PROBLEM DESCRIPTION ::
The output is the lines below from the one with "FIG. 3. PER" through the one with "Table 2. Characteristics", both included, printed exactly and with no other line.

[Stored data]
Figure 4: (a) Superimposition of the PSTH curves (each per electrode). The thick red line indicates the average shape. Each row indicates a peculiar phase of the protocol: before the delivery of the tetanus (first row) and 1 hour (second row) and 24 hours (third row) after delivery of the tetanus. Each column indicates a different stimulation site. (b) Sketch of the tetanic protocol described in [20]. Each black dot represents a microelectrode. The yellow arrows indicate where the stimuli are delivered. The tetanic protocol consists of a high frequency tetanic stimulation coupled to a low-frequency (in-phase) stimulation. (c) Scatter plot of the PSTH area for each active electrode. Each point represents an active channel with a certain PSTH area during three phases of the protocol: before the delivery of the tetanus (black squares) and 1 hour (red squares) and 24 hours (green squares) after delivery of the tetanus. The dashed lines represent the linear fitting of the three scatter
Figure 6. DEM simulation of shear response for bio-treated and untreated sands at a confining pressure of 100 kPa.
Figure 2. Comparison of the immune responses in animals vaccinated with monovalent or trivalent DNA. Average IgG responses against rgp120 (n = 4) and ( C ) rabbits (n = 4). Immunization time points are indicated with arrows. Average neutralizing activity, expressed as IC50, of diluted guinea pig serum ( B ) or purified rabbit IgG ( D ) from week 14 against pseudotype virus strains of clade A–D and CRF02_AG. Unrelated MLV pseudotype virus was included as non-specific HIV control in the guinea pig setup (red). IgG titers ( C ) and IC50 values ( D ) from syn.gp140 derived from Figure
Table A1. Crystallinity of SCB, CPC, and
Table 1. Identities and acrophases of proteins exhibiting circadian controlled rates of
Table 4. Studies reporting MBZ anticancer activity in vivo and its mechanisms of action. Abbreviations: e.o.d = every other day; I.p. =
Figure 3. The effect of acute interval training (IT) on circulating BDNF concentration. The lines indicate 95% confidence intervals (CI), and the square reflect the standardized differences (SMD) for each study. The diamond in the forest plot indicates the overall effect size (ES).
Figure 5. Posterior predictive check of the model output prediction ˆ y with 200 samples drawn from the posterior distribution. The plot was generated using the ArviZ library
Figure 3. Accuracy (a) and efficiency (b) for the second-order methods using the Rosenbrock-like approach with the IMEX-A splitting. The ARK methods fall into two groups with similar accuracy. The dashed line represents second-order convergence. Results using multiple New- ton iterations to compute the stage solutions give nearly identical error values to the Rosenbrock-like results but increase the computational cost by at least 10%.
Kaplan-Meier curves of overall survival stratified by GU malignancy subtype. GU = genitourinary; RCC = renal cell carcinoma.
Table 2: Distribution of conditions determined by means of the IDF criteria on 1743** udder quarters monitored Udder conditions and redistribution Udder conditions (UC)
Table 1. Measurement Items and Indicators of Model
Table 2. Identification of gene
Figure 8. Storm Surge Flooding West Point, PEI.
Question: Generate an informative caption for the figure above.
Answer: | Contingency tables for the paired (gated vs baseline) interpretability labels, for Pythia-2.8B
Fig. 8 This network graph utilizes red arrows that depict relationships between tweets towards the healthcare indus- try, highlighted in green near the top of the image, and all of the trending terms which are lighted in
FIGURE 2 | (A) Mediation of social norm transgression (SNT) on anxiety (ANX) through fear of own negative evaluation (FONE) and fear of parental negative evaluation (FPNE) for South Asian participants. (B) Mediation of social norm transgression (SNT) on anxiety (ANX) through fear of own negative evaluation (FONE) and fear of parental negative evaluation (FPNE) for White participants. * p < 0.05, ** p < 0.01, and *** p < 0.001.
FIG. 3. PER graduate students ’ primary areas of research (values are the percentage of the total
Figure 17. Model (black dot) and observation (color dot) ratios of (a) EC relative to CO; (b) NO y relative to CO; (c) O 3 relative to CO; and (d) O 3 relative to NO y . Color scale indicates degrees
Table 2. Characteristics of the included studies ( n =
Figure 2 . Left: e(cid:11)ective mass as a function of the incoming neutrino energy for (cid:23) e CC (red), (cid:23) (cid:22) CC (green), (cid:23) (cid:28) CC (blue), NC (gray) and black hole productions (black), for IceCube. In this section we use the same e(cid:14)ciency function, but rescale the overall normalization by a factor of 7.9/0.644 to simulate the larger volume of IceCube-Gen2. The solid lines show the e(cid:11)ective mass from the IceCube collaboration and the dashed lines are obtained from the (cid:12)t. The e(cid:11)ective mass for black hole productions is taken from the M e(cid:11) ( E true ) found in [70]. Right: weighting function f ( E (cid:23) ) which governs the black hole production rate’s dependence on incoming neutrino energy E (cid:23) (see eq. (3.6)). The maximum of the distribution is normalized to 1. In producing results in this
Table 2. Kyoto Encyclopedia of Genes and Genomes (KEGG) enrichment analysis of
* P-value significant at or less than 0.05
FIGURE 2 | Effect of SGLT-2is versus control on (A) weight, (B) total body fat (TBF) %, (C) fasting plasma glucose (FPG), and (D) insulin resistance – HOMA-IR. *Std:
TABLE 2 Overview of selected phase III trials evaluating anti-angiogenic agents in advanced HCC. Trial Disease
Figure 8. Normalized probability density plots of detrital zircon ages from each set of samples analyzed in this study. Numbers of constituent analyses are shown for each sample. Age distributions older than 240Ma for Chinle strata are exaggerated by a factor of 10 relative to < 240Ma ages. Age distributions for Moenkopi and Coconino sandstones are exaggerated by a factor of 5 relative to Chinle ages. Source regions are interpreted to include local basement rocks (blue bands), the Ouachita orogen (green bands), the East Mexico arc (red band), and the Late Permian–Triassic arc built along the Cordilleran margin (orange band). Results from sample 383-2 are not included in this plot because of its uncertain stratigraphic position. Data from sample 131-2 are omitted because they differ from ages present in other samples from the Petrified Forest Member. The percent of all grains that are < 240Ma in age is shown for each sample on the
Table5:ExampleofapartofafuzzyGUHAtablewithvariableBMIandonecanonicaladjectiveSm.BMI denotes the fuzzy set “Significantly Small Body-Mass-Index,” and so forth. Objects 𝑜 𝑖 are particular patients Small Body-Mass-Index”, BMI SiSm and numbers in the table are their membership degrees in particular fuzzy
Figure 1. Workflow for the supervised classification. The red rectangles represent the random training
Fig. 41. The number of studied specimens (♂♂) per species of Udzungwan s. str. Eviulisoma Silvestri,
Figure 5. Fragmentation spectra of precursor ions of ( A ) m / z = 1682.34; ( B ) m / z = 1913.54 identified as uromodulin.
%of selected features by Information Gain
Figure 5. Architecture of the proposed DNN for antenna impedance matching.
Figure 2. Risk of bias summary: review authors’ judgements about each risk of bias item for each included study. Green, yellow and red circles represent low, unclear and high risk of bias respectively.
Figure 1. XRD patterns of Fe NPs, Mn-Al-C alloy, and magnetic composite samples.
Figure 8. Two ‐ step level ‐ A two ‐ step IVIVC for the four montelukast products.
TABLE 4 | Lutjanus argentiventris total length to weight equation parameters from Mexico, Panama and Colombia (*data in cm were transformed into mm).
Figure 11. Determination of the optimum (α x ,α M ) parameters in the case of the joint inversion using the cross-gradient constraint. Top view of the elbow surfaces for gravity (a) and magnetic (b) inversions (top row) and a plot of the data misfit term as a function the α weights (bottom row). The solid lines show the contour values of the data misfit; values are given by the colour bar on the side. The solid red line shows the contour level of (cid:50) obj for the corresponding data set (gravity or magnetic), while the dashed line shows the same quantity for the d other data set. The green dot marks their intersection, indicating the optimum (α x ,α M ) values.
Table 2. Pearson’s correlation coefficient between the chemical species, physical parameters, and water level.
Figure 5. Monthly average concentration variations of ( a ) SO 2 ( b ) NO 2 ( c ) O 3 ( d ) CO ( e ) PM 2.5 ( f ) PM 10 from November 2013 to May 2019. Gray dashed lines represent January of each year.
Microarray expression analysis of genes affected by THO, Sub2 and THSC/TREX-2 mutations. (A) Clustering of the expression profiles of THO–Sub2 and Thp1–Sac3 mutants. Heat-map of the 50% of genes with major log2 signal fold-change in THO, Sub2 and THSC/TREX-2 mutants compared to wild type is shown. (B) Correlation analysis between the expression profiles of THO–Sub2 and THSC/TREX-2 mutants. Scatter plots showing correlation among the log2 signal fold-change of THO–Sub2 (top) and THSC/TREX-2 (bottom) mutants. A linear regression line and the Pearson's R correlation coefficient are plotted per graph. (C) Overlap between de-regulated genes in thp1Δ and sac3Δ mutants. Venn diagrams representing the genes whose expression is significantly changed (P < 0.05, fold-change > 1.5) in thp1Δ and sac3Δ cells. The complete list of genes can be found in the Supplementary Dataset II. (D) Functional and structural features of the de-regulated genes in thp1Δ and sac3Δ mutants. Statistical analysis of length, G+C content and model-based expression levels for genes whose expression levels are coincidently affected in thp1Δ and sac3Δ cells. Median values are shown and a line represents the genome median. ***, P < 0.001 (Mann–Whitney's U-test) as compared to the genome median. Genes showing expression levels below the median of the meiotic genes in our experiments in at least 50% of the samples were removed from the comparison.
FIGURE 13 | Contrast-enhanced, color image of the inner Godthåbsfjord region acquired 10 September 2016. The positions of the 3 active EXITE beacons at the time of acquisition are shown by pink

EXPECTED ANSWER ::
FIG. 3. PER graduate students ’ primary areas of research (values are the percentage of the total
Figure 17. Model (black dot) and observation (color dot) ratios of (a) EC relative to CO; (b) NO y relative to CO; (c) O 3 relative to CO; and (d) O 3 relative to NO y . Color scale indicates degrees
Table 2. Characteristics of the included studies ( n =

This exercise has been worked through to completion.